Folklore and history
Over the centuries, elderberry has been used to treat colds, flu, fever, burns, cuts, and more than 70 other maladies, from toothache to the plague. in the 17th century, John Evelyn, a British researcher, declared, “If the medicinal properties of its leaves, bark, and berries were fully known, I cannot tell what our countryman could ail for which he won't fetch a remedy (from the elderberry), either for sickness or wounds.”
Elder is sacred to many goddess traditions, especially those dedicated to the goddesses Venus and Holle. Pagan tradition holds that the spirit which inhabits the Elder tree is the Elder mother who holds the power to work her magic in this world. It was said that one who falls asleep under the branches of the Elder Tree would have vivid dreams of faery realms and be transported to Celtic faery lands.
There are also recipes for elderberry-based medications in the records dating as far back as ancient Egypt where some ancient Egyptians even had the tincture buried with them.

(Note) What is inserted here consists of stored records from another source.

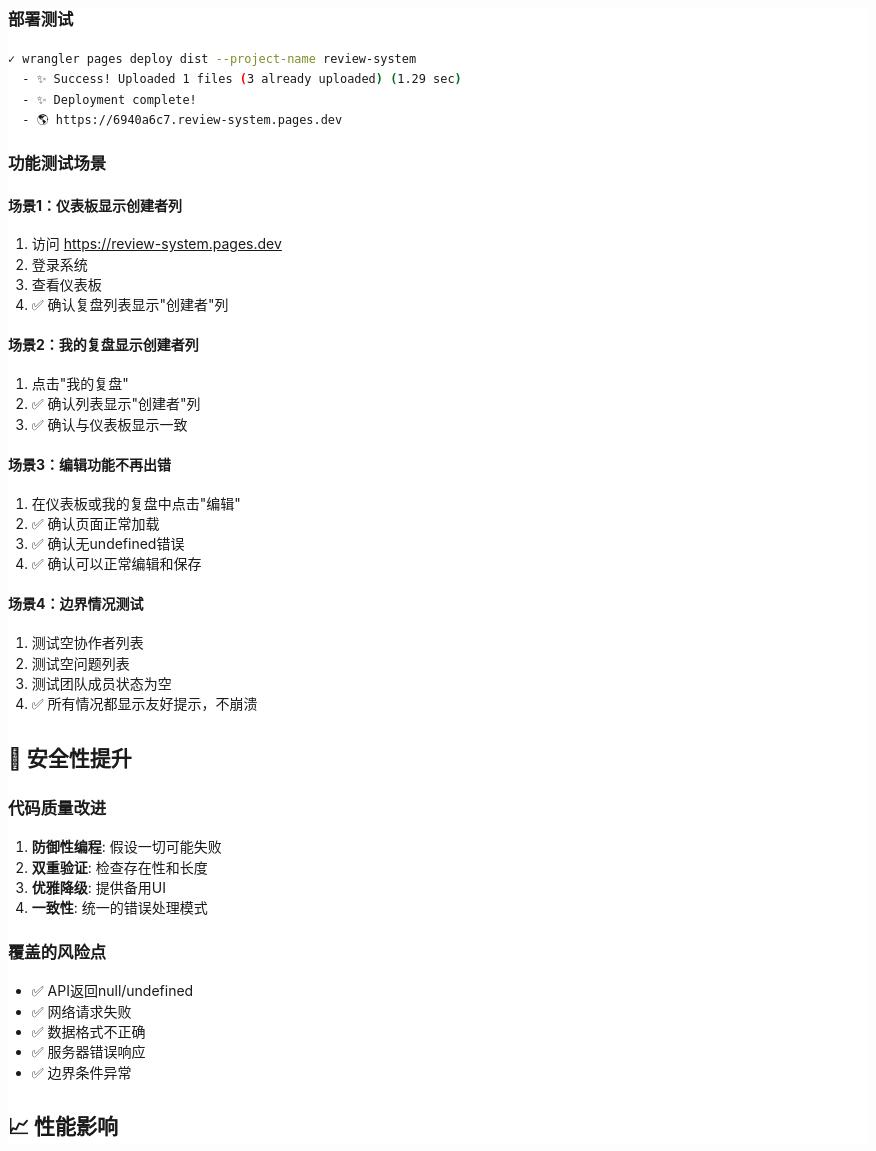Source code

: ### 部署测试
```bash
✓ wrangler pages deploy dist --project-name review-system
  - ✨ Success! Uploaded 1 files (3 already uploaded) (1.29 sec)
  - ✨ Deployment complete!
  - 🌎 https://6940a6c7.review-system.pages.dev
```

### 功能测试场景

#### 场景1：仪表板显示创建者列
1. 访问 https://review-system.pages.dev
2. 登录系统
3. 查看仪表板
4. ✅ 确认复盘列表显示"创建者"列

#### 场景2：我的复盘显示创建者列
1. 点击"我的复盘"
2. ✅ 确认列表显示"创建者"列
3. ✅ 确认与仪表板显示一致

#### 场景3：编辑功能不再出错
1. 在仪表板或我的复盘中点击"编辑"
2. ✅ 确认页面正常加载
3. ✅ 确认无undefined错误
4. ✅ 确认可以正常编辑和保存

#### 场景4：边界情况测试
1. 测试空协作者列表
2. 测试空问题列表
3. 测试团队成员状态为空
4. ✅ 所有情况都显示友好提示，不崩溃

## 🔐 安全性提升

### 代码质量改进

1. **防御性编程**: 假设一切可能失败
2. **双重验证**: 检查存在性和长度
3. **优雅降级**: 提供备用UI
4. **一致性**: 统一的错误处理模式

### 覆盖的风险点

- ✅ API返回null/undefined
- ✅ 网络请求失败
- ✅ 数据格式不正确
- ✅ 服务器错误响应
- ✅ 边界条件异常

## 📈 性能影响
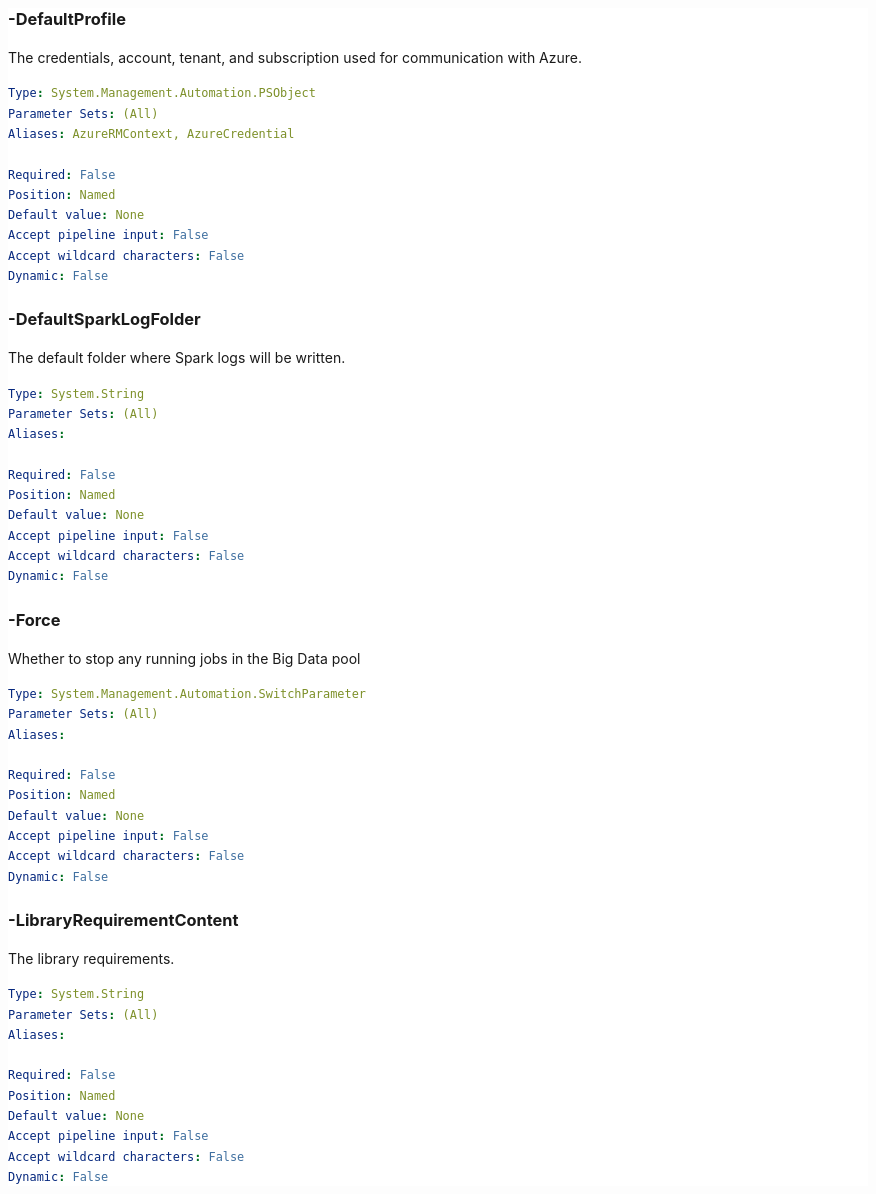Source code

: ### -DefaultProfile
The credentials, account, tenant, and subscription used for communication with Azure.

```yaml
Type: System.Management.Automation.PSObject
Parameter Sets: (All)
Aliases: AzureRMContext, AzureCredential

Required: False
Position: Named
Default value: None
Accept pipeline input: False
Accept wildcard characters: False
Dynamic: False
```

### -DefaultSparkLogFolder
The default folder where Spark logs will be written.

```yaml
Type: System.String
Parameter Sets: (All)
Aliases:

Required: False
Position: Named
Default value: None
Accept pipeline input: False
Accept wildcard characters: False
Dynamic: False
```

### -Force
Whether to stop any running jobs in the Big Data pool

```yaml
Type: System.Management.Automation.SwitchParameter
Parameter Sets: (All)
Aliases:

Required: False
Position: Named
Default value: None
Accept pipeline input: False
Accept wildcard characters: False
Dynamic: False
```

### -LibraryRequirementContent
The library requirements.

```yaml
Type: System.String
Parameter Sets: (All)
Aliases:

Required: False
Position: Named
Default value: None
Accept pipeline input: False
Accept wildcard characters: False
Dynamic: False
```
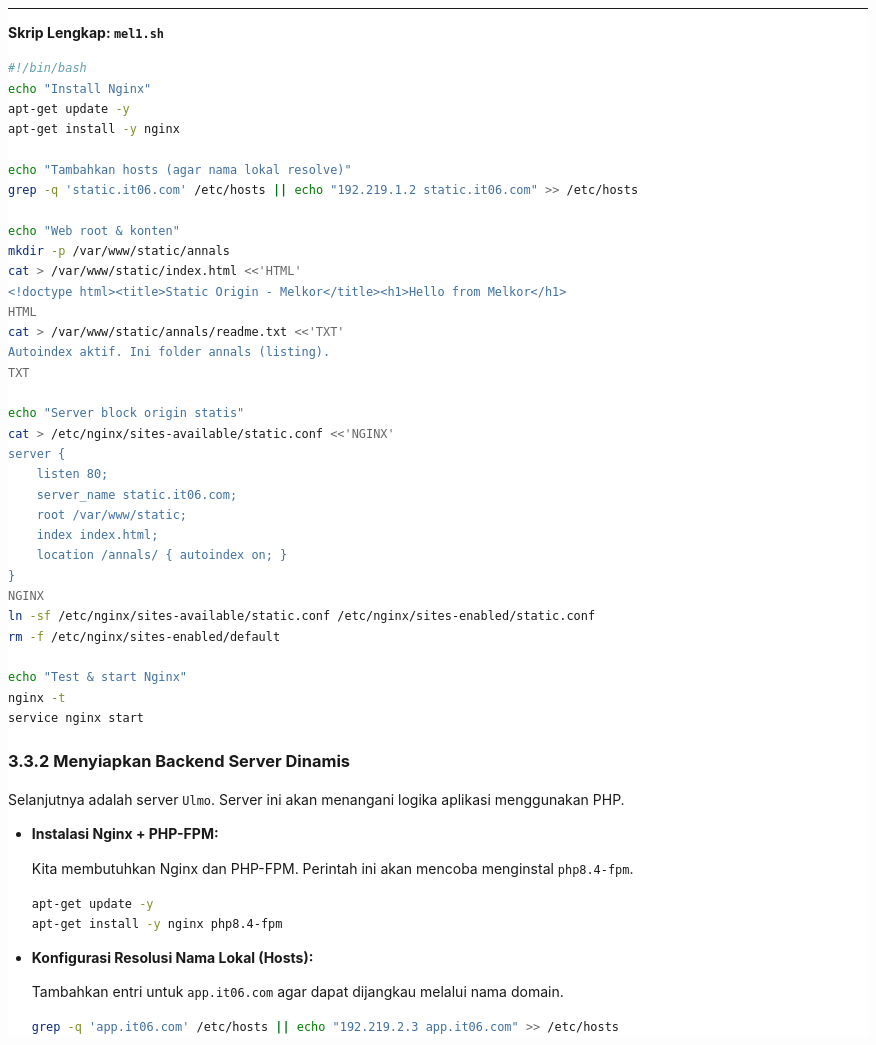 ***

**Skrip Lengkap: `mel1.sh`**
```bash
#!/bin/bash
echo "Install Nginx"
apt-get update -y
apt-get install -y nginx

echo "Tambahkan hosts (agar nama lokal resolve)"
grep -q 'static.it06.com' /etc/hosts || echo "192.219.1.2 static.it06.com" >> /etc/hosts

echo "Web root & konten"
mkdir -p /var/www/static/annals
cat > /var/www/static/index.html <<'HTML'
<!doctype html><title>Static Origin - Melkor</title><h1>Hello from Melkor</h1>
HTML
cat > /var/www/static/annals/readme.txt <<'TXT'
Autoindex aktif. Ini folder annals (listing).
TXT

echo "Server block origin statis"
cat > /etc/nginx/sites-available/static.conf <<'NGINX'
server {
    listen 80;
    server_name static.it06.com;
    root /var/www/static;
    index index.html;
    location /annals/ { autoindex on; }
}
NGINX
ln -sf /etc/nginx/sites-available/static.conf /etc/nginx/sites-enabled/static.conf
rm -f /etc/nginx/sites-enabled/default

echo "Test & start Nginx"
nginx -t
service nginx start
```

### 3.3.2 Menyiapkan Backend Server Dinamis
Selanjutnya adalah server `Ulmo`. Server ini akan menangani logika aplikasi menggunakan PHP.

*   **Instalasi Nginx + PHP-FPM:**

    Kita membutuhkan Nginx dan PHP-FPM. Perintah ini akan mencoba menginstal `php8.4-fpm`.
    ```bash
    apt-get update -y
    apt-get install -y nginx php8.4-fpm
    ```

*   **Konfigurasi Resolusi Nama Lokal (Hosts):**

    Tambahkan entri untuk `app.it06.com` agar dapat dijangkau melalui nama domain.
    ```bash
    grep -q 'app.it06.com' /etc/hosts || echo "192.219.2.3 app.it06.com" >> /etc/hosts
    ```

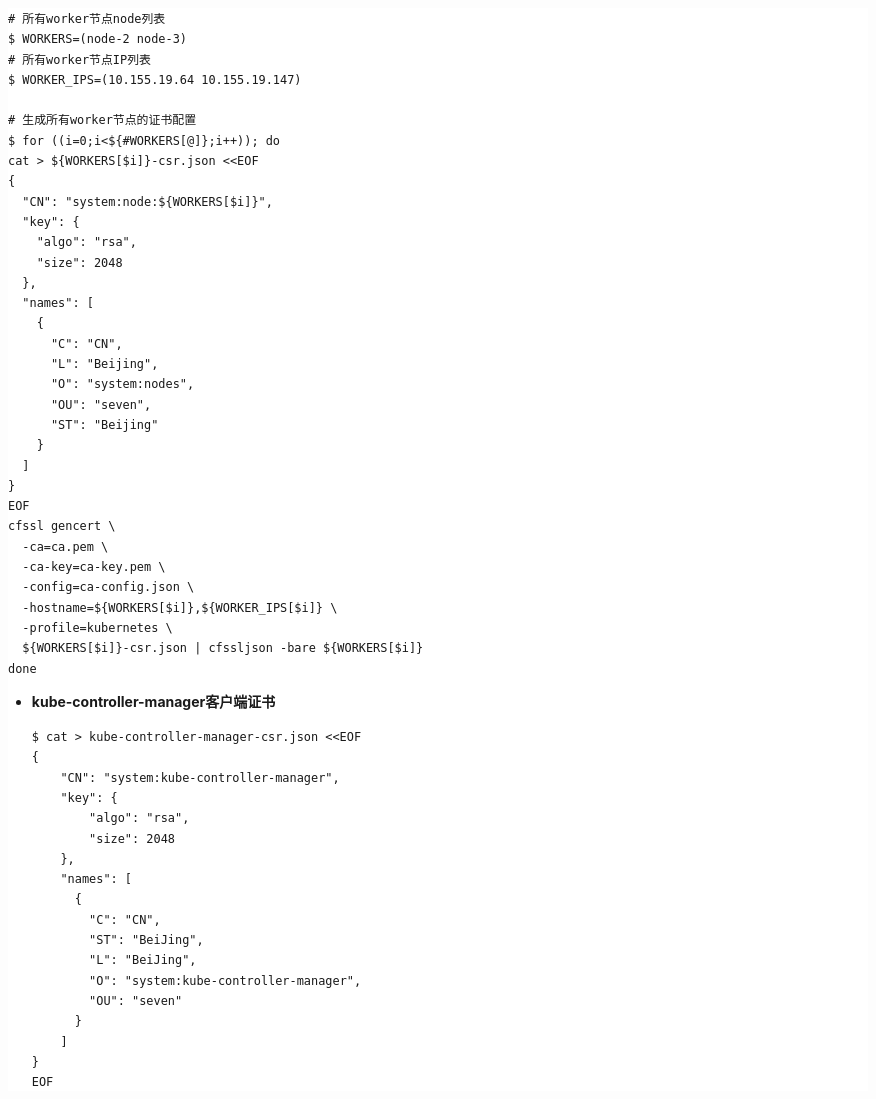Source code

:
   ```shell
  # 所有worker节点node列表
  $ WORKERS=(node-2 node-3)
  # 所有worker节点IP列表
  $ WORKER_IPS=(10.155.19.64 10.155.19.147)
  
  # 生成所有worker节点的证书配置
  $ for ((i=0;i<${#WORKERS[@]};i++)); do
  cat > ${WORKERS[$i]}-csr.json <<EOF
  {
    "CN": "system:node:${WORKERS[$i]}",
    "key": {
      "algo": "rsa",
      "size": 2048
    },
    "names": [
      {
        "C": "CN",
        "L": "Beijing",
        "O": "system:nodes",
        "OU": "seven",
        "ST": "Beijing"
      }
    ]
  }
  EOF
  cfssl gencert \
    -ca=ca.pem \
    -ca-key=ca-key.pem \
    -config=ca-config.json \
    -hostname=${WORKERS[$i]},${WORKER_IPS[$i]} \
    -profile=kubernetes \
    ${WORKERS[$i]}-csr.json | cfssljson -bare ${WORKERS[$i]}
  done
  ```

- **kube-controller-manager客户端证书**

  ```shell
  $ cat > kube-controller-manager-csr.json <<EOF
  {
      "CN": "system:kube-controller-manager",
      "key": {
          "algo": "rsa",
          "size": 2048
      },
      "names": [
        {
          "C": "CN",
          "ST": "BeiJing",
          "L": "BeiJing",
          "O": "system:kube-controller-manager",
          "OU": "seven"
        }
      ]
  }
  EOF
  ```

Historians, however, generally trace the tradition of the elderberry’s healing power back to Hippocrates, the ancient Greek known as the “father of medicine,” who described this plant as his “medicine chest” for the wide variety of ailments it seemed to cure.
Typical use includes;
the immune system, colds and flu, Cystitis, urinary tract and bladder infections, allergy relief, constipation, and gastrointestinal system(gut). Elderberries are rich in flavonoids and antiviral agents.